Cette augmentation des naissances s’est davantage fait sentir depuis 2006, mais pas au point de parler d’un baby-boom, explique Chantal Girard, démographe à l’Institut de la statistique du Québec (ISQ). « Le concept de baby-boom est utilisé pour désigner le phénomène lié aux nombreuses naissances de la période de l’après-guerre, qui s’est échelonnée sur 20 ans au Québec, de 1946 à 1966. On comptait alors entre 110 000 et 145 000 naissances chaque année et l’indice de fécondité oscillait entre 3,5 et 4 enfants par femme. En utilisant le même terme maintenant, on risque de tirer des conclusions hâtives et de penser que la situation actuelle est de la même ampleur, ce qui n’est pas le cas. »
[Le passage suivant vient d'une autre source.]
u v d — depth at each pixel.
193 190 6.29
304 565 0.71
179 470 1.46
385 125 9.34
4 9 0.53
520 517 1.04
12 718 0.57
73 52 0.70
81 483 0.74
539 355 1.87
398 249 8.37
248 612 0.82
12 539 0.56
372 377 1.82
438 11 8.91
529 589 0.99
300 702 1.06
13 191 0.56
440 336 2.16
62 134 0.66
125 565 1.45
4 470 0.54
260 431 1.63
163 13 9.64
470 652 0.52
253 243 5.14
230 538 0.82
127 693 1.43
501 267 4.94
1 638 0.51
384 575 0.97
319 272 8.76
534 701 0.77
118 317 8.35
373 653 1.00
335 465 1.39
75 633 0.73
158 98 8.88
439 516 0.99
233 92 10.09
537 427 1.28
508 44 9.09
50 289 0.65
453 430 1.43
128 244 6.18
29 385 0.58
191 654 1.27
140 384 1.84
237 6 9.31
Si le taux de fécondité a crû chez les femmes de la plupart des groupes d’âge, l’augmentation la plus significative s’observe chez celles de plus de 30 ans. « On n’a noté qu’une légère augmentation du côté des femmes âgées de 24 à 28 ans », ajoute la démographe. Bien que minime, cette hausse marque toutefois un changement par rapport à la tendance des 15 dernières années. Durant les années 1990 et au début des années 2000, on observait plutôt une diminution du nombre de femmes qui avaient des enfants avant la fin de la vingtaine. En 2008, l’âge moyen à la maternité était de 29,7 ans (voir graphique 1, p. 16).
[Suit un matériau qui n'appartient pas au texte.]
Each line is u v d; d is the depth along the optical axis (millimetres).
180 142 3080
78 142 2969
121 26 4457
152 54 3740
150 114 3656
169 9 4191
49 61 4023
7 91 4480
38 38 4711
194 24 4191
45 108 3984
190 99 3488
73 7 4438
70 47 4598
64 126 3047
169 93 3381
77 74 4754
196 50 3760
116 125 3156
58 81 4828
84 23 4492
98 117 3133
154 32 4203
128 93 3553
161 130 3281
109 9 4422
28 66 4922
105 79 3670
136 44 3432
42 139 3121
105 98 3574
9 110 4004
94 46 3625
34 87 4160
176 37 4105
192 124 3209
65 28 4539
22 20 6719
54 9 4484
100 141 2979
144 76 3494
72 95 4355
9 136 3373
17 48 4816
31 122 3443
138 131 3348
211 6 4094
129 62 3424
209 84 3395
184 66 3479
Et ce qui permettrait d’anticiper encore plus d’enfants à naître, c’est que les femmes sans enfant sont moins nombreuses, fait remarquer Mme Girard. Environ 24 % des Québécoises aujourd’hui âgées de 49 ans (soit près d’une femme sur quatre) n’ont pas mis de bébé au monde durant leur vie reproductive. Cette proportion devrait baisser à 19 % pour les femmes qui ont actuellement 37 ans, selon les estimations de l’ISQ.
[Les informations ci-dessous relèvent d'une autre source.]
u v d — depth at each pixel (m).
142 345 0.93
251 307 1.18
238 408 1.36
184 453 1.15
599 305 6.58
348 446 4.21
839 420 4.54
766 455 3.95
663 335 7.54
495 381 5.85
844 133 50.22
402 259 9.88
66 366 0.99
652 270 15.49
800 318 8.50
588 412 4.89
Plus de femmes font donc des enfants. Mais en ont-elles plus qu’avant ? Un peu. On note une légère augmentation des naissances de troisièmes enfants — 7 % entre 2007 et 2008 — ainsi que d’enfants de rang 4 ou plus, comme on dit dans le jargon (soit les quatrièmes enfants ou plus). Néanmoins, ce sont encore les naissances de premiers ou de deuxièmes enfants qui représentent la majorité.

Le fameux pourquoi

Mais comment expliquer ce bond des naissances ? Qu’est-ce qui pousse les femmes — et les hommes — à procréer ? D’abord, le désir d’enfant. En 2007, le Conseil permanent de la jeunesse (CPJ) a interrogé 100 jeunes (de 17 à 33 ans) de différentes régions du Québec, dont 60 de sexe féminin. « Bien qu’il soit réduit et ne prétende en aucun cas être statistiquement représentatif de l’opinion de l’ensemble des jeunes Québécoises et Québécois, cet échantillonnage n’en dévoile pas moins certains courants de pensée sur la maternité ou la paternité », précise l’organisme.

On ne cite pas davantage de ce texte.